:: Extracted information

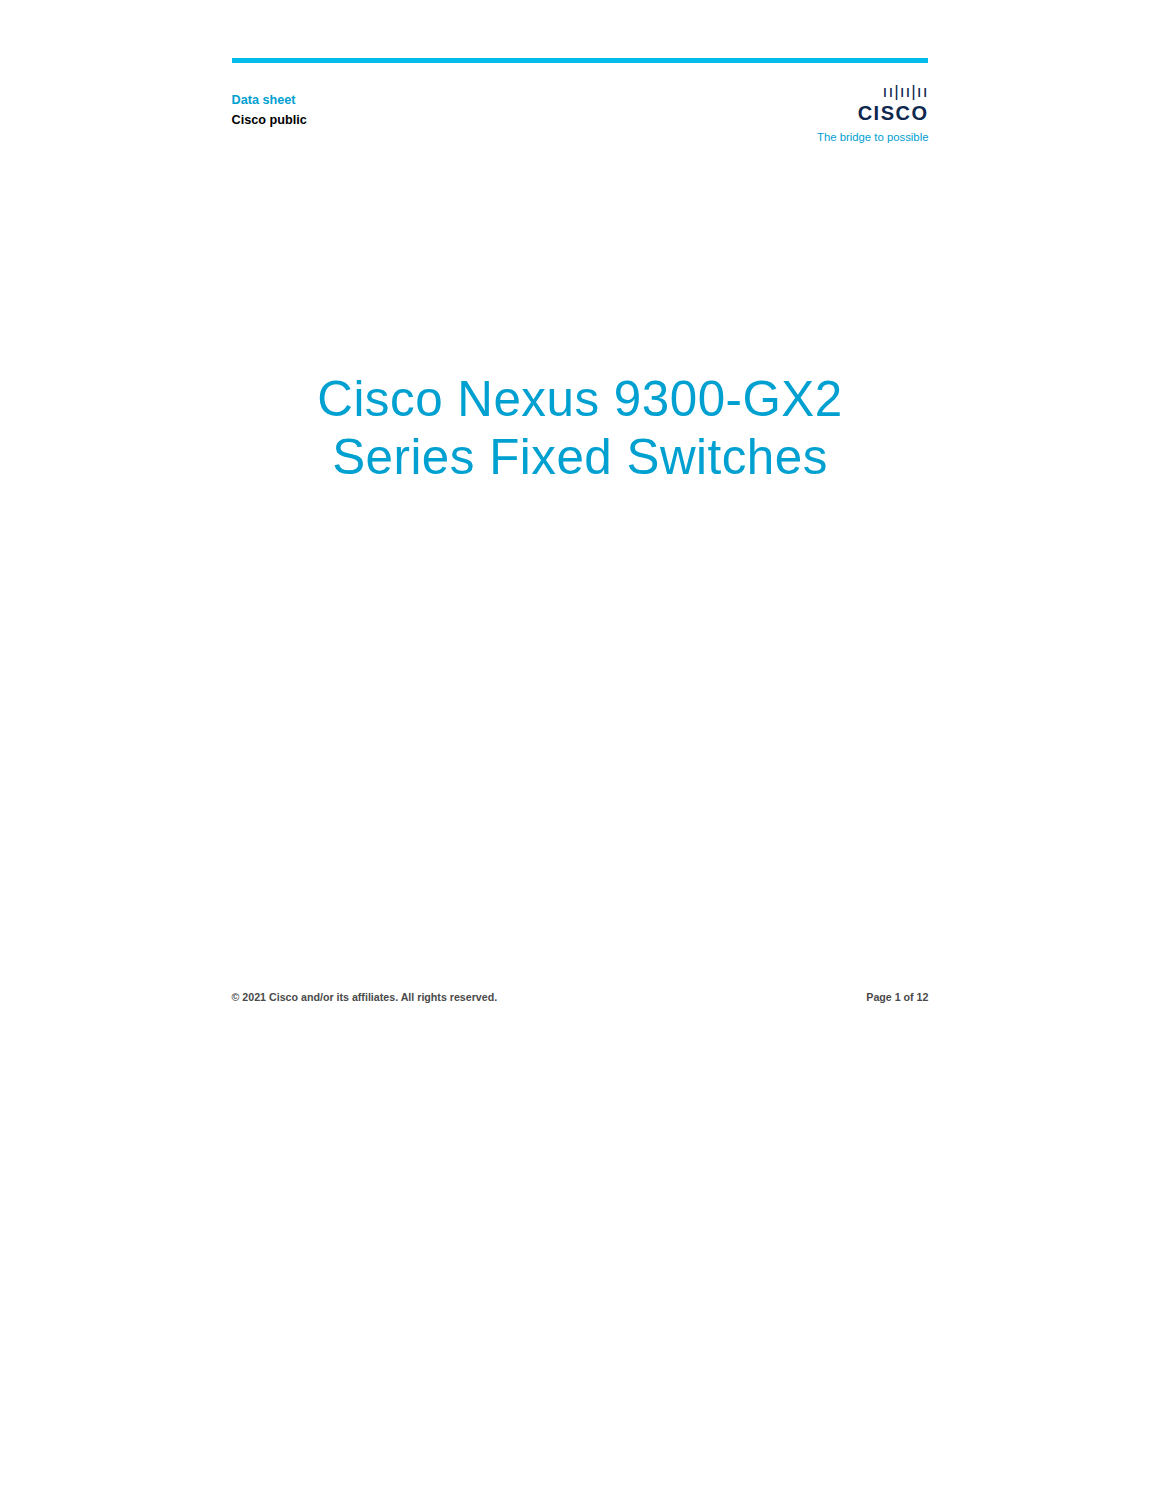Data sheet
Cisco public
ıı|ıı|ıı
CISCO
The bridge to possible
Cisco Nexus 9300-GX2
Series Fixed Switches
© 2021 Cisco and/or its affiliates. All rights reserved. Page 1 of 12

::::

■ **What to work on**
Each entry should appear again exactly as written, pictures excluded.

■ **Task solution**
Data sheet
Cisco public
ıı|ıı|ıı
CISCO
The bridge to possible
Cisco Nexus 9300-GX2
Series Fixed Switches
© 2021 Cisco and/or its affiliates. All rights reserved. Page 1 of 12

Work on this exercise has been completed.